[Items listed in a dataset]
========================================================================
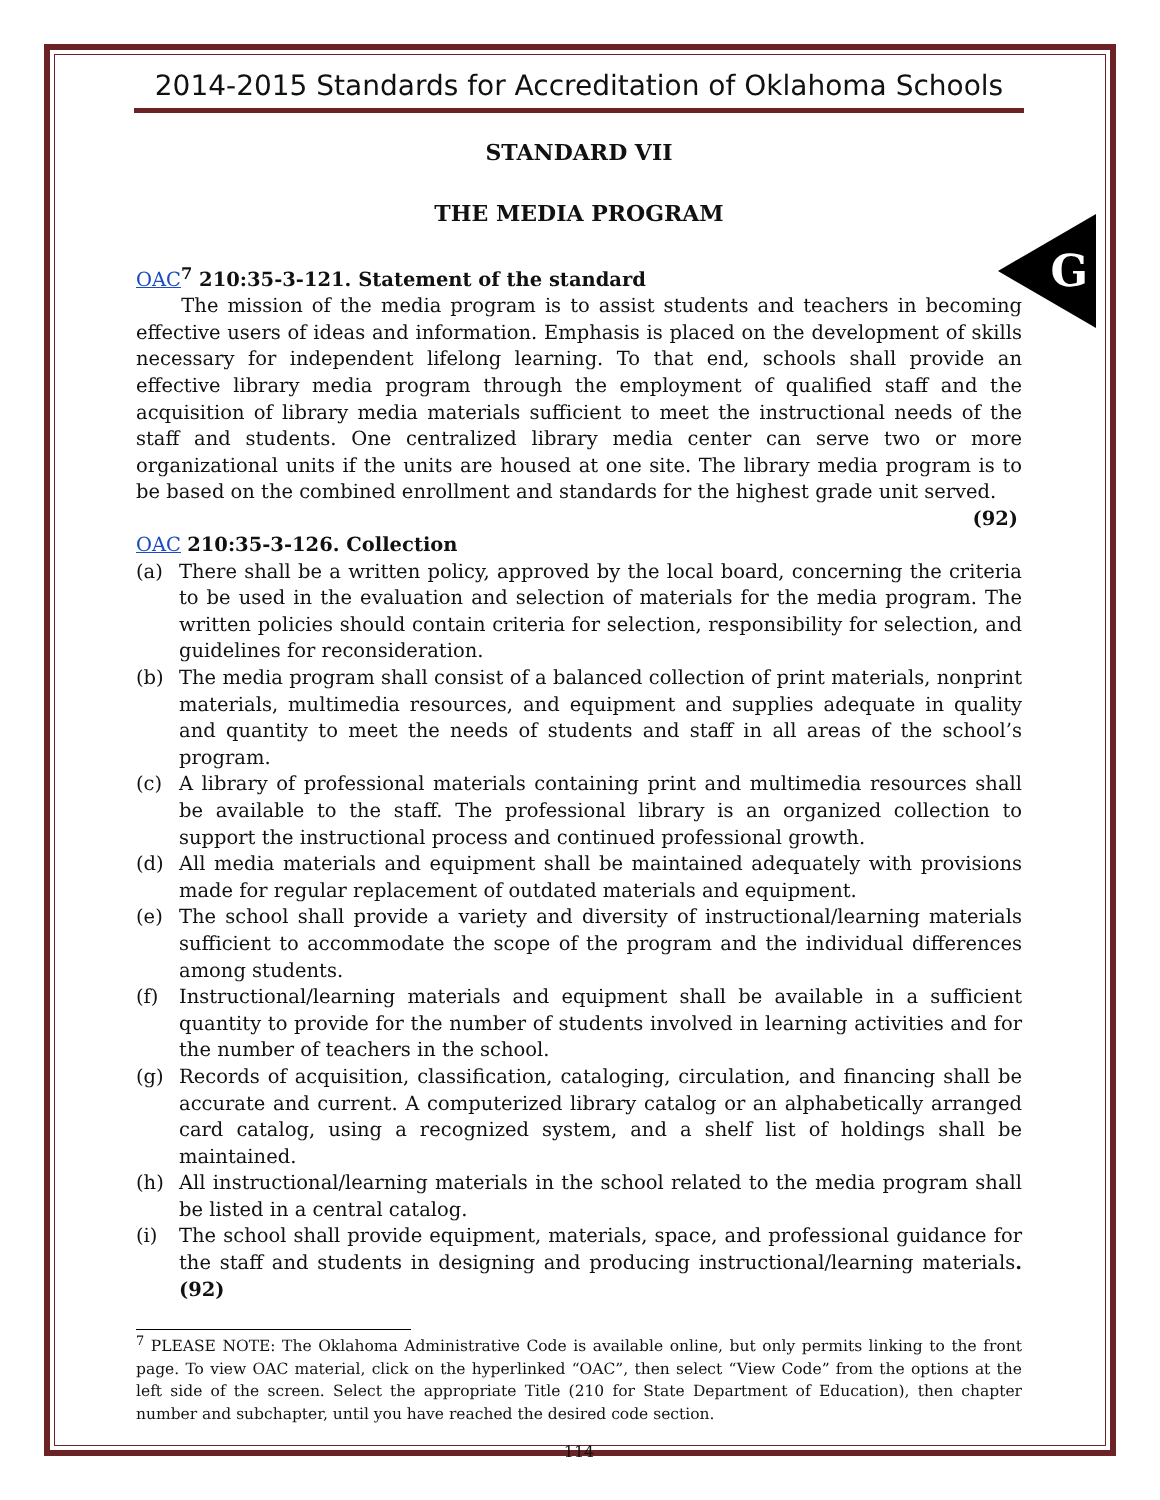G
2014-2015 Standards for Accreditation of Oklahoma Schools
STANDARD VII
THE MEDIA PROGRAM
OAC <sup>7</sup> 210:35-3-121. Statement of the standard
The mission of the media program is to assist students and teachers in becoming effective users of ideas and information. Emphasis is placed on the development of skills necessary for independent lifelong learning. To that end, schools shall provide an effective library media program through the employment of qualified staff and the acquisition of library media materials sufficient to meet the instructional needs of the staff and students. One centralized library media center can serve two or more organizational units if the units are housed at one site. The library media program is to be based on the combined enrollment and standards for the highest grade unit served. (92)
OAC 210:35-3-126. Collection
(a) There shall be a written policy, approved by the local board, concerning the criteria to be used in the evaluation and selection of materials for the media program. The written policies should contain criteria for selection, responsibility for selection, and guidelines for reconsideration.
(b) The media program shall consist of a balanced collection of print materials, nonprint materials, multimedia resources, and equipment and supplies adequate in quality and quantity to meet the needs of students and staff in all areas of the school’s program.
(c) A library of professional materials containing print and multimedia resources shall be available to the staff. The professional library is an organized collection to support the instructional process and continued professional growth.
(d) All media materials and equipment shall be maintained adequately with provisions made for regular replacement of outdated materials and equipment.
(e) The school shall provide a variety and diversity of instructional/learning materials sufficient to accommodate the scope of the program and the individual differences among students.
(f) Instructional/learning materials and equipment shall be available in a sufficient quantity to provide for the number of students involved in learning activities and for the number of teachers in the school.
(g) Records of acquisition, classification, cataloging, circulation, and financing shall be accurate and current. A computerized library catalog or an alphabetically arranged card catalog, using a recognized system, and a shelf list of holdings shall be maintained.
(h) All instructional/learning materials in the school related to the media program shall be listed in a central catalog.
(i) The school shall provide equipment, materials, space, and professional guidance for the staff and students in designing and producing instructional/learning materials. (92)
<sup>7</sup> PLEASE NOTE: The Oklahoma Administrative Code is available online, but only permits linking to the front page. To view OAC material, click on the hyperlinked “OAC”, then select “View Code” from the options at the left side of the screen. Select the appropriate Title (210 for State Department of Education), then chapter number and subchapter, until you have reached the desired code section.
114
========================================================================
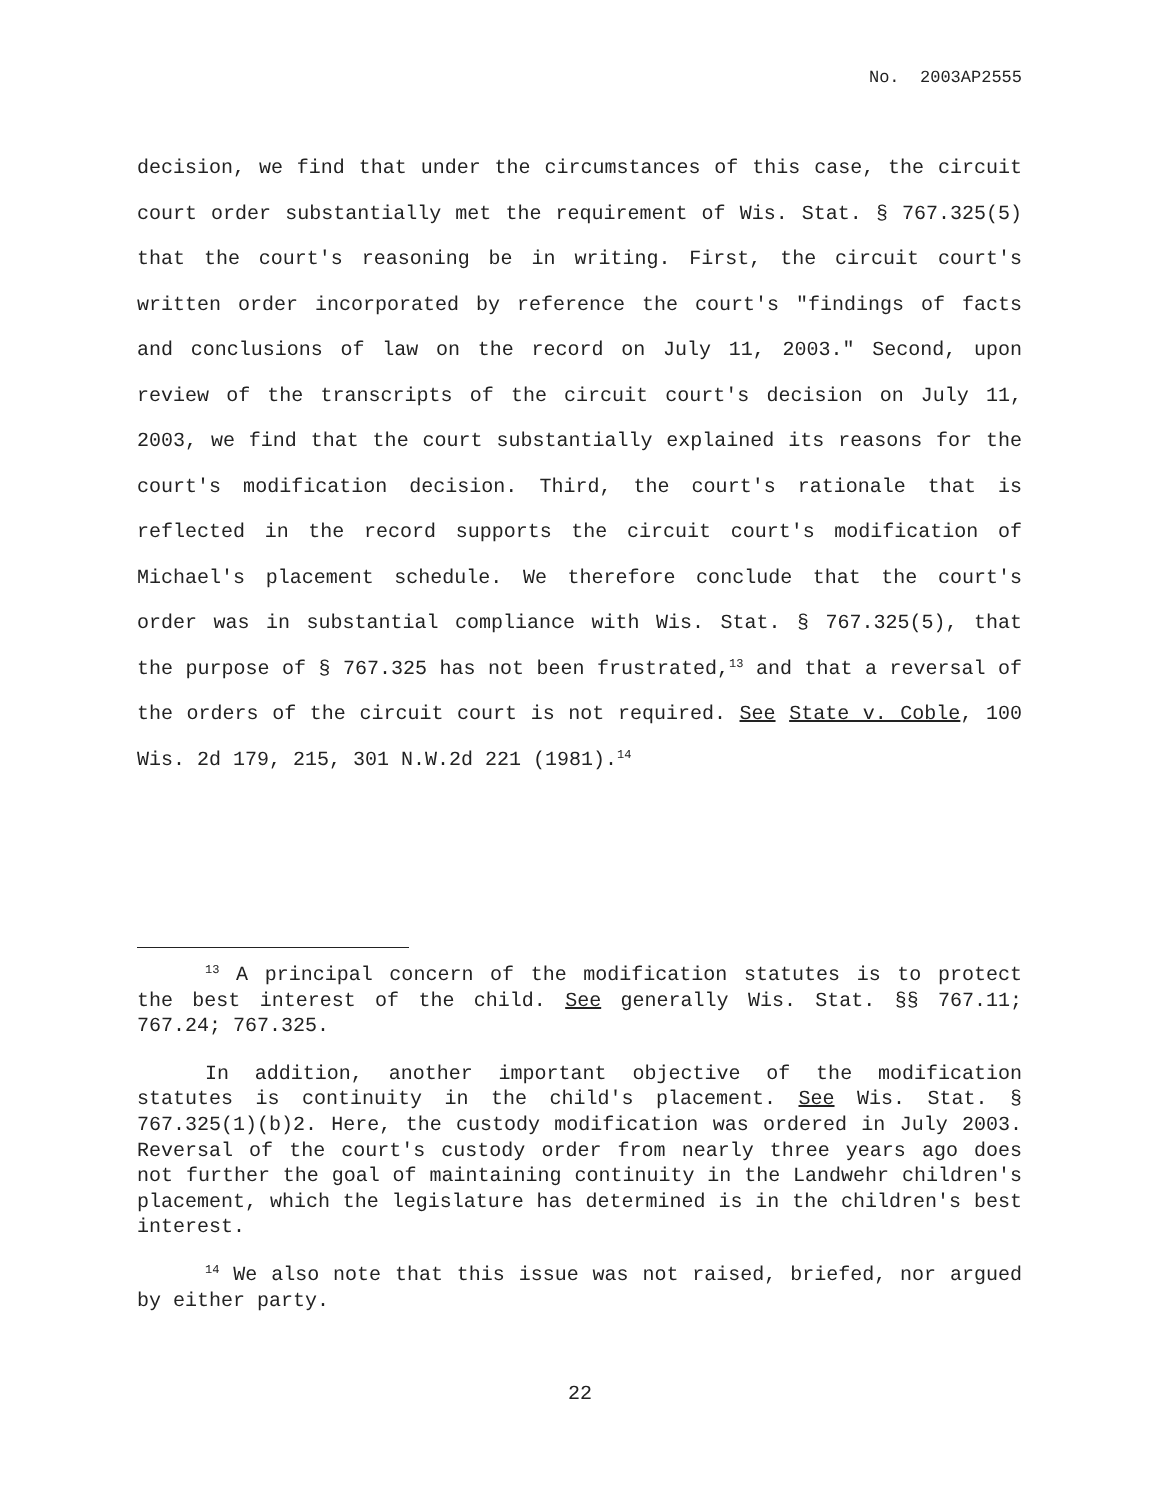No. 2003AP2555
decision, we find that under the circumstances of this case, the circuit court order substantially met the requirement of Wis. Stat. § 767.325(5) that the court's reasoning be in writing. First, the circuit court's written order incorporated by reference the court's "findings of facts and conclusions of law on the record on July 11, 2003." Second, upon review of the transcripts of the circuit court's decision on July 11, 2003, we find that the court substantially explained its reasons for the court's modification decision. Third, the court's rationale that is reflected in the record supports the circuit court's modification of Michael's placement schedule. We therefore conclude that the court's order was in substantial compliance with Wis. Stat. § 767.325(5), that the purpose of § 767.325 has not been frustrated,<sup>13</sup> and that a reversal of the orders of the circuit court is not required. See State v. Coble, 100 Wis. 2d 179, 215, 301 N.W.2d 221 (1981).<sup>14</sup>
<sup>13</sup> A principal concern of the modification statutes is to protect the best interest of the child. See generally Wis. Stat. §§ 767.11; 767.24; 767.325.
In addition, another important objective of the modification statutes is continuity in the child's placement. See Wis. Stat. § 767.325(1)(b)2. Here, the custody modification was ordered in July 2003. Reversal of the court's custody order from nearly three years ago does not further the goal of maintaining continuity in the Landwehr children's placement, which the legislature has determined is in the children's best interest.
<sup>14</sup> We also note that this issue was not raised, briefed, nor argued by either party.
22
========================================================================
_Exercise description_: Find the lines above with the word "maintained". Copy them out.

_Finished task_:
(d) All media materials and equipment shall be maintained adequately with provisions made for regular replacement of outdated materials and equipment.
(g) Records of acquisition, classification, cataloging, circulation, and financing shall be accurate and current. A computerized library catalog or an alphabetically arranged card catalog, using a recognized system, and a shelf list of holdings shall be maintained.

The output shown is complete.